Yang membuatku heran, kenapa dia begitu nyaman bercerita masalah keluarganya padaku. Padahal selama ini, di mataku Pak Fauzan adalah pria yang tertutup dan kaku.
"Maaf jadi curhat."
"Tidak apa-apa, Pak. Saya senang kok kalau Bapak cerita sama saya, itu artinya kita benar-benar jadi teman."
"Mungkin seperti itu. Tapi untuk ukuran seorang teman panggilan Pak itu terlalu formal."
"Lalu saya harus memanggil dengan sebutan apa?"
"Panggil nama saja, sepertinya usia kita juga tak beda jauh."
"Saya yang keberatan kalau harus panggil nama. Bagaimana kalau Mas,. bagaimana?"
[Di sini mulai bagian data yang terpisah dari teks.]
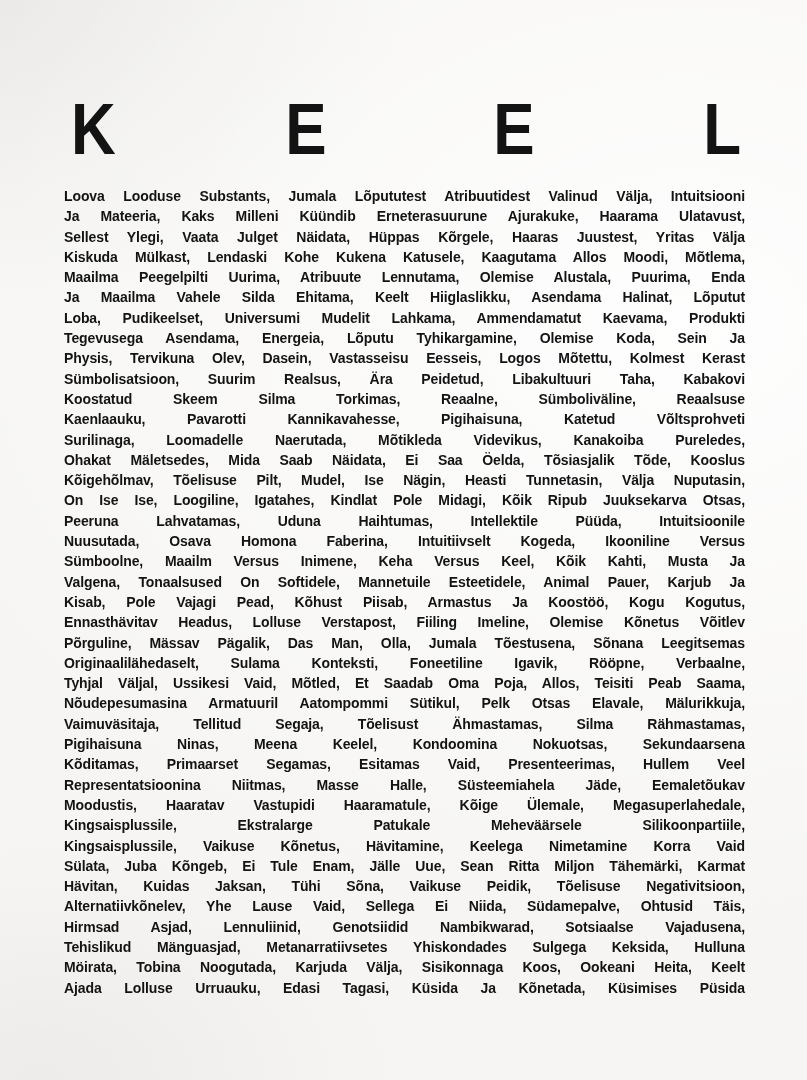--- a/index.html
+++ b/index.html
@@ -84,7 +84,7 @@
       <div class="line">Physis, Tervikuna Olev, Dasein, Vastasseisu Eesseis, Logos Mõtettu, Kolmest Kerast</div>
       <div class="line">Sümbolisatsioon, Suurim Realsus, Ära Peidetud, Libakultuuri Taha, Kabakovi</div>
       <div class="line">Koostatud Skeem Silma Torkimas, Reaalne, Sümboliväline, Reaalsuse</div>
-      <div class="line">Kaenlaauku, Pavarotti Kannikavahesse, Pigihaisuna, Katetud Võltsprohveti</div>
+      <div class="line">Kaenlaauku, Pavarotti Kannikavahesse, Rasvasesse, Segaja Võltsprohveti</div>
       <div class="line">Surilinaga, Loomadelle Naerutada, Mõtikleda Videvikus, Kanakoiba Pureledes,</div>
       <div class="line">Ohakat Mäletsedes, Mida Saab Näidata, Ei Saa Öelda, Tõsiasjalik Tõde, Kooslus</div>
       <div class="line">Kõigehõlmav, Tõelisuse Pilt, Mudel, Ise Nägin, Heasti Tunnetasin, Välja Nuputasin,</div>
"Hmm ... boleh. Nanti saya panggil Mbak." Kalimat itu diakhiri sebuah kekehan, membuatku ingin kembali menoleh. Pak Fauzan tertawa kecil menampilkan barisan giginya yang rapi. Di saat tersenyum seperti ini, Pak Fauzan terlihat sangat tampan. Senyumnya juga menular, namun saat tersadar, aku segera menguasai diri.
"Panggil nama saja."
"Nggak sopan itu."
"Nggak papa, saya lebih nyaman seperti itu."